→ EXERCISE DIRECTIONS: Every line in the records below that holds the word "Right" is to be copied.

Structured pose outputs

++++++++

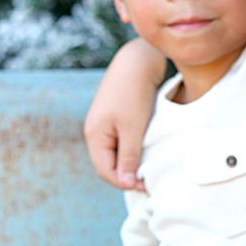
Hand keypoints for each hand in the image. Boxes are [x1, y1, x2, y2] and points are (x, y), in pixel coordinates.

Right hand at [84, 39, 164, 190]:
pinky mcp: (117, 117)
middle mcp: (96, 131)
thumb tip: (127, 184)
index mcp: (95, 135)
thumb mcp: (132, 128)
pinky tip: (148, 151)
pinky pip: (123, 141)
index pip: (105, 171)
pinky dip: (134, 149)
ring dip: (132, 162)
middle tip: (151, 180)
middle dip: (128, 175)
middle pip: (109, 164)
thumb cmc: (134, 93)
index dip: (124, 183)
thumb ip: (129, 156)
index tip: (147, 186)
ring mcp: (106, 124)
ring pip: (117, 153)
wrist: (138, 60)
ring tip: (151, 168)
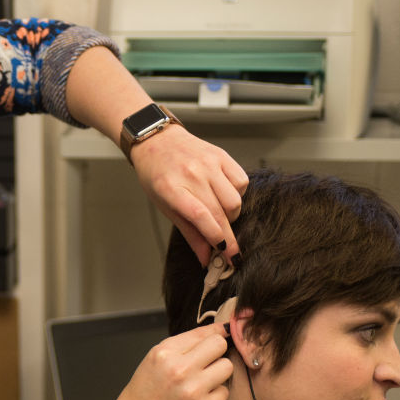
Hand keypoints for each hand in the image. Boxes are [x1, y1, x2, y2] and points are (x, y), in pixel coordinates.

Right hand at [104, 323, 232, 399]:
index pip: (204, 333)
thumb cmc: (143, 396)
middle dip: (216, 354)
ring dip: (217, 375)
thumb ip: (182, 346)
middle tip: (206, 365)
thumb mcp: (153, 361)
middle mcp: (179, 368)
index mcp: (163, 352)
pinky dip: (215, 396)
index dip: (215, 334)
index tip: (222, 334)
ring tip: (201, 384)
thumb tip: (218, 331)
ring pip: (227, 368)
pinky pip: (224, 392)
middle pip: (219, 346)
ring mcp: (193, 390)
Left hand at [129, 124, 247, 265]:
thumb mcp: (165, 206)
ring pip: (235, 199)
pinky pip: (241, 181)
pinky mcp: (221, 155)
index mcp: (171, 188)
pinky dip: (237, 194)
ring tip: (219, 214)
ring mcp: (208, 162)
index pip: (201, 216)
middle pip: (221, 211)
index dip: (217, 237)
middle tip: (231, 250)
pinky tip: (224, 194)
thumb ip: (189, 232)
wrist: (158, 141)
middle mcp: (191, 173)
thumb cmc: (157, 175)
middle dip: (229, 236)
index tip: (227, 255)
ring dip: (232, 214)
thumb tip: (206, 258)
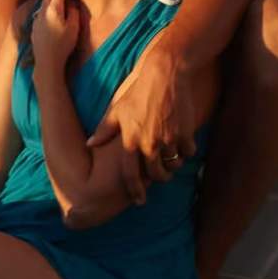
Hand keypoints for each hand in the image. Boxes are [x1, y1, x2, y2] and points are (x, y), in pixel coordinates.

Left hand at [31, 0, 79, 70]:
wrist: (47, 62)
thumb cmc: (63, 46)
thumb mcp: (74, 28)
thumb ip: (74, 12)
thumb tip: (71, 2)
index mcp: (53, 10)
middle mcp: (42, 12)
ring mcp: (36, 20)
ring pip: (44, 4)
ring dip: (53, 0)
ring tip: (62, 0)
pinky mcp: (34, 27)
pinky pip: (41, 13)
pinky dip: (48, 9)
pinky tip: (54, 15)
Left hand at [88, 34, 197, 191]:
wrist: (165, 77)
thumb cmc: (138, 94)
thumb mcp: (117, 111)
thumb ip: (104, 130)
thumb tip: (89, 143)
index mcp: (130, 141)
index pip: (130, 175)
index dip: (135, 190)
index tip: (139, 201)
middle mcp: (149, 144)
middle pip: (156, 174)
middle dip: (159, 178)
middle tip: (161, 176)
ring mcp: (169, 140)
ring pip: (174, 165)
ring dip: (173, 165)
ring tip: (171, 159)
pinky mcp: (185, 134)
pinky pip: (188, 152)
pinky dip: (186, 151)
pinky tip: (182, 144)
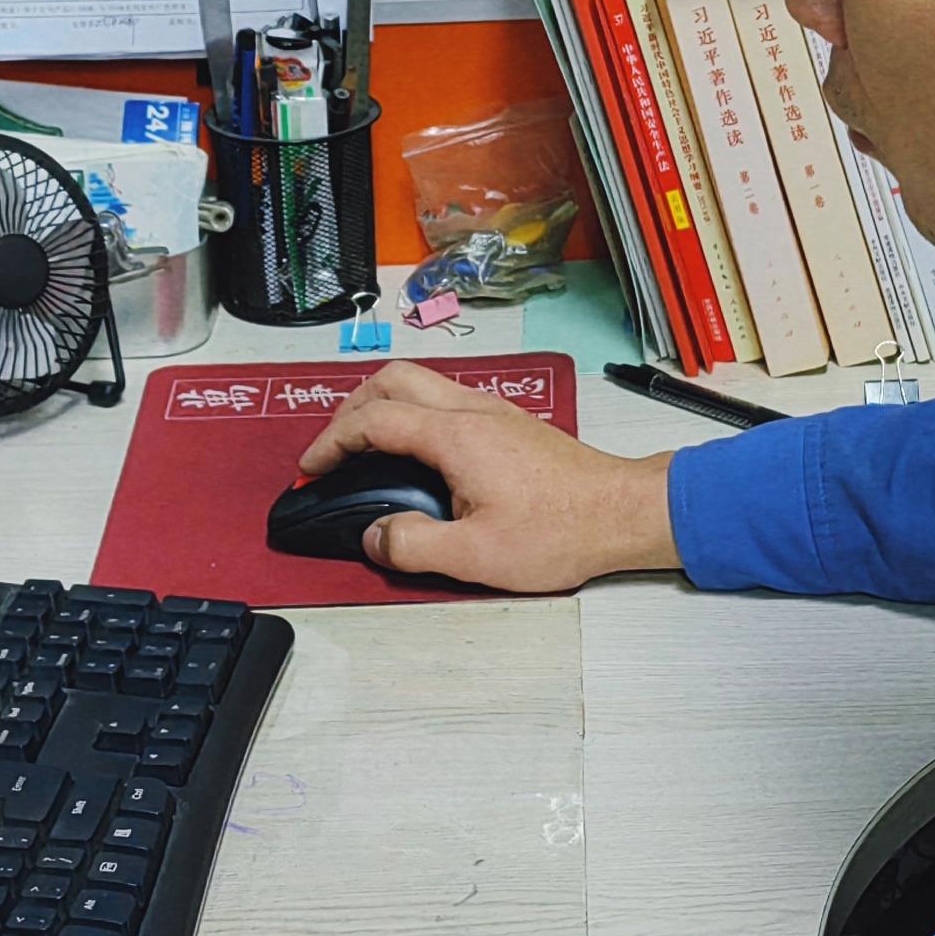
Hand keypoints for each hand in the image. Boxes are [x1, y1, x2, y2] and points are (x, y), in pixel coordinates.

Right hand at [295, 361, 679, 592]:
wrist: (623, 513)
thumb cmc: (564, 530)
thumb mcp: (478, 555)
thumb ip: (414, 546)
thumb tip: (375, 538)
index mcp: (457, 437)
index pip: (374, 421)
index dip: (331, 442)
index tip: (310, 467)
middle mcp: (473, 412)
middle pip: (393, 379)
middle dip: (350, 409)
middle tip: (331, 449)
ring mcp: (494, 412)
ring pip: (421, 383)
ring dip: (382, 406)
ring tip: (364, 448)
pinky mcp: (510, 423)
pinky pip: (446, 399)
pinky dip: (413, 414)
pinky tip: (415, 453)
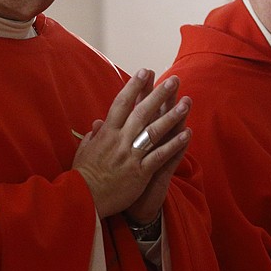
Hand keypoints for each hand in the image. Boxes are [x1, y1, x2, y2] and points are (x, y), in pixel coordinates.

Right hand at [73, 69, 191, 219]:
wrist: (83, 199)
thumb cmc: (82, 175)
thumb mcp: (84, 151)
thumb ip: (93, 135)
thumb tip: (98, 122)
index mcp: (106, 133)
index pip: (122, 103)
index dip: (134, 86)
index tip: (145, 71)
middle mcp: (120, 140)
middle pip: (142, 112)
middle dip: (159, 94)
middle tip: (174, 80)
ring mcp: (131, 156)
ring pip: (155, 131)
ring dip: (172, 115)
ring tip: (187, 102)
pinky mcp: (140, 172)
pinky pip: (160, 155)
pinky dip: (174, 144)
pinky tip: (187, 134)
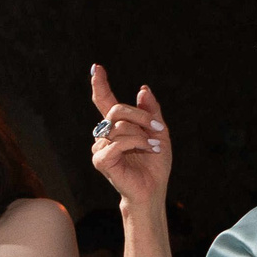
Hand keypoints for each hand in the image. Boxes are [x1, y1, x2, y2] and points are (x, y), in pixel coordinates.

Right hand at [89, 65, 169, 209]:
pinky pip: (117, 142)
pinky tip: (147, 150)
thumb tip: (142, 89)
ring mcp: (100, 147)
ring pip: (120, 127)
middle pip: (116, 110)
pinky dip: (136, 144)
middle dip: (141, 116)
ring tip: (153, 147)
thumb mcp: (159, 132)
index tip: (96, 67)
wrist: (153, 188)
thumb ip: (151, 111)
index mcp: (118, 127)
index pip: (105, 101)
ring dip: (143, 135)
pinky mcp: (100, 160)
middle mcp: (105, 135)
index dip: (100, 84)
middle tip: (158, 128)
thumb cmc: (154, 163)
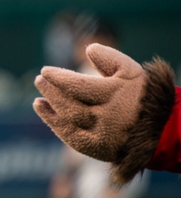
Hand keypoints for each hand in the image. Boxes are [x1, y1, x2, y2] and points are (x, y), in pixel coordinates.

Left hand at [34, 43, 146, 162]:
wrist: (157, 126)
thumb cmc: (138, 92)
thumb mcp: (129, 71)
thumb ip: (109, 59)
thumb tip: (88, 49)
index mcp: (117, 94)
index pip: (81, 87)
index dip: (60, 79)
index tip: (45, 71)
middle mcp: (109, 116)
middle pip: (72, 105)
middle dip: (53, 92)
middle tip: (39, 80)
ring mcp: (103, 134)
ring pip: (71, 120)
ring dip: (51, 106)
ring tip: (39, 93)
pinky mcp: (98, 148)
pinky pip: (71, 136)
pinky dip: (53, 122)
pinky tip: (40, 107)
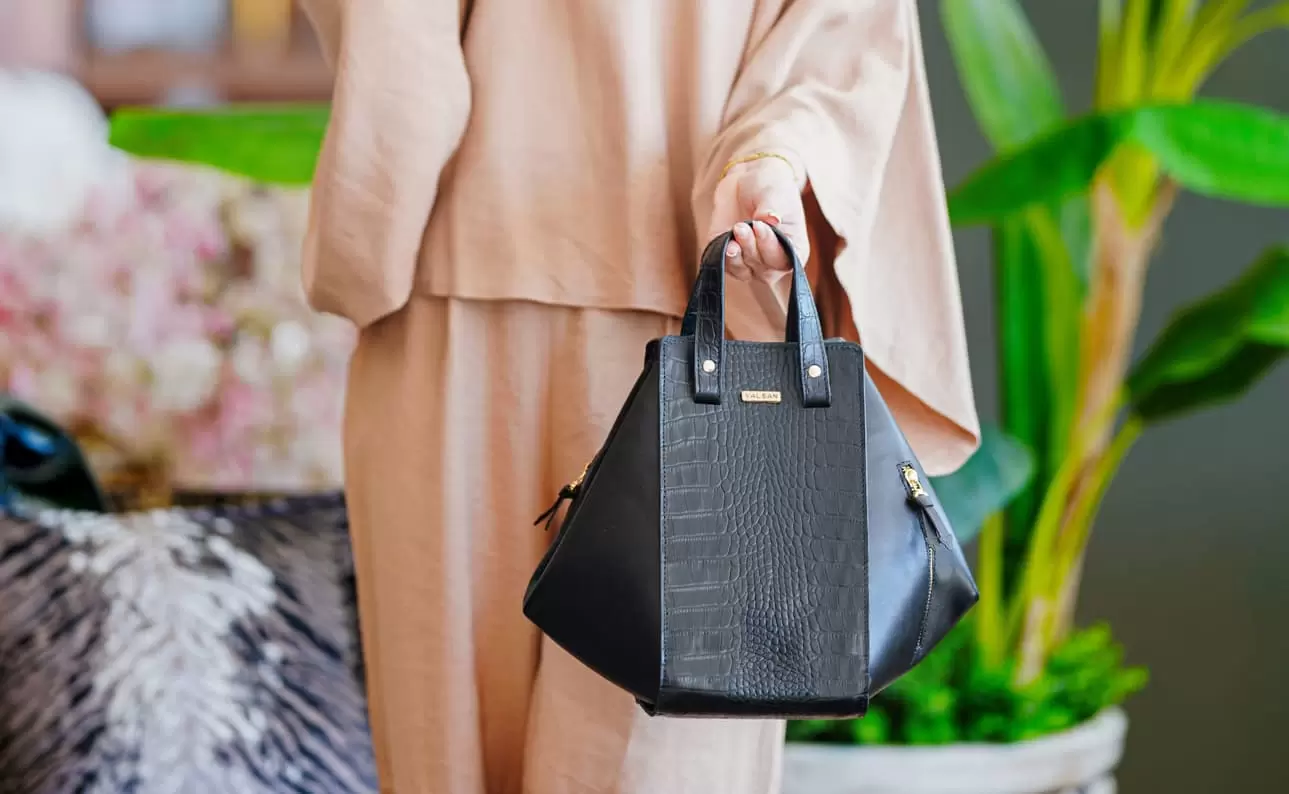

++++++++

→ RESPONSE TO THIS TASK:
Right hand at [84, 39, 164, 190]:
Right hand at [104, 323, 232, 399]:
Right hand at [295, 361, 679, 592]:
Right hand at [73, 69, 191, 219]:
Right hand at [89, 65, 169, 209]:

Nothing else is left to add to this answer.